Katrina slammed into Florida causing at least four deaths along with power outages, and major flooding. Katrina was downgraded to a tropical storm, but has since been upgraded to hurricane again. The threat to Florida is far from over.
Hurricane Katrina crashed ashore, packing 80mph to 100mph winds, knocking down an interstate bridge near Miami, which was under construction.
The category one storm also overturned a semi-truck, which was left dangling over the guard rails. The driver made it out alive.
Some residents weren't as fortunate, at least four people are dead, two of them were killed when trees fell on top of them. Emergency management officials are urging everyone to stay inside.
"We want to stress that it's still not safe to go out there," said Chief Carlos Castillo, the Director of Emergency Management Services, in Miami-Dade County.
Katrina ripped down power lines, leaving nearly a million and a half people without electricity. Police had to block off roads strewn with live wires and downed trees that were ripped out of the ground.
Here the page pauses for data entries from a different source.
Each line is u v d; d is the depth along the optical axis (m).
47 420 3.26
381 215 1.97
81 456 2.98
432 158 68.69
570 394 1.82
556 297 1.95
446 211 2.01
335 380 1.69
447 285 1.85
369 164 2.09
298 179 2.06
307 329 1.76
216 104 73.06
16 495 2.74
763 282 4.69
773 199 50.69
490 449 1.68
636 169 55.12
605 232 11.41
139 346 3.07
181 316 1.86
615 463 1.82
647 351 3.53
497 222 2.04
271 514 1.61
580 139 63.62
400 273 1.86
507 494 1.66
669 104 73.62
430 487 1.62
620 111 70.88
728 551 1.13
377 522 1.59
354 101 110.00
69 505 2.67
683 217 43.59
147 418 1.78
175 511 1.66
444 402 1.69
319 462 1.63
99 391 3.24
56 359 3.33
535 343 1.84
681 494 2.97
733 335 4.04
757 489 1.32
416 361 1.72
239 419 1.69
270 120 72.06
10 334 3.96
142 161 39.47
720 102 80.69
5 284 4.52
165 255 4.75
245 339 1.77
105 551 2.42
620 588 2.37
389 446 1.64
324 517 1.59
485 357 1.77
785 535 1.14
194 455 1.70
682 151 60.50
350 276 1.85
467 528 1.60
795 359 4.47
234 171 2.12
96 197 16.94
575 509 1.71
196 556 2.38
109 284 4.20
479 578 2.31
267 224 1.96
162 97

"Whatever we've seen out there, it is dangerous to be out there because of downed power lines, because of power out in a lot of areas and it's not safe to be driving there. In addition, the potential flooding is going to increase," added Chief Castillo.
Many residents admit they didn't take the category one storm that seriously. Katrina's wrath now has them thinking twice.
Hurricane Katrina has been downgraded to a tropical storm, but is expected to head into the gulf later this morning. The next projected target is Florida again, this time in the panhandle.